Our downward revision of the SACP reflects a change in our assessment of KDB’s capital and earnings to “adequate” from “strong.” We expect KDB’s risk-adjusted capital (RAC) ratio before diversification and concentration adjustments to be 8% to 9% in the next 18 months. We estimate that KDB’s 2011 RAC ratio will fall below our expectation of above 10% mainly on greater-than-expected credit growth. We believe the RAC ratio will likely remain under pressure in the next few years considering the bank’s business expansion.
Despite our downward revision of the bank’s SACP, we affirmed our ratings on KDB as we still hold the view that there is an “extremely high” likelihood that the government of Korea (foreign currency A/Stable/A-1; local currency A+/Stable/A-1) would provide timely and sufficient extraordinary support to KDB in the event of financial distress. In accordance with our criteria for government-related entities, our rating approach is based on our view of KDB’s “critical” role for, and “very strong” link with, the Korean government. We believe that KDB will closely collaborate with and provide support to Korea Finance Corp.’s (KoFC: foreign currency A/Stable/A-1) policy banking function for the foreseeable future. (KoFC was spun off from KDB in 2009 as part of the government’s measures to privatize KDB. Following the spin-off, KoFC continues to provide public policy financing.) We hold this view because KDB is larger than KoFC and it has the policy banking know-how to ensure a smooth policy role transfer until KoFC can sufficiently carry out its policy role. Currently, KDB is ultimately 100% owned by the Korean government through KDB Financial Group (not rated), the holding company of KDB and KoFC.
The outlook on KDB’s long-term counterparty credit rating is negative, reflecting the risk of a lower likelihood of government support once privatization proceeds. Privatization is a key risk factor, and we note that there has been some significant developments related to privatization, such as a potential initial public offering through the sale of some of KDB Financial Group’s existing shares. The privatization of KDB could negatively impact the ratings on the bank because expected government support would weaken.

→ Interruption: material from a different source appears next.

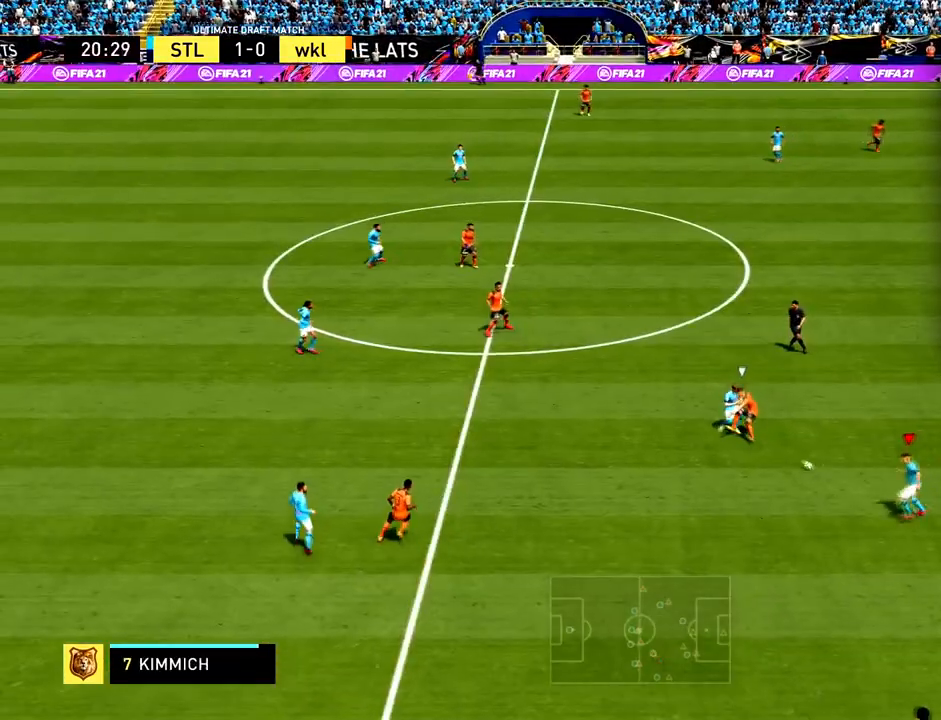
{"buttons": [], "left_stick": "right", "events": [[34, "left_stick", "down"], [100, "left_stick", "down-right"], [134, "R2", "up"], [300, "left_stick", "right"]]}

The ratings on KDB could come under downward pressure if KoFC runs its policy role independently, thereby reducing KDB’s critical policy role, or if the government’s ownership of KDB meaningfully changes, indicating possible significant changes in KDB’s linkage with or its importance to the government. We could also lower the ratings on KDB if it significantly expands its commercial business lines, suggesting a weakening policy role. On the other hand, we could revise the outlook to stable if privatization risk is significantly reduced due to measures by the government such as abolishing or significantly delaying the privatization plan. This, however, is unlikely in our /s3wview.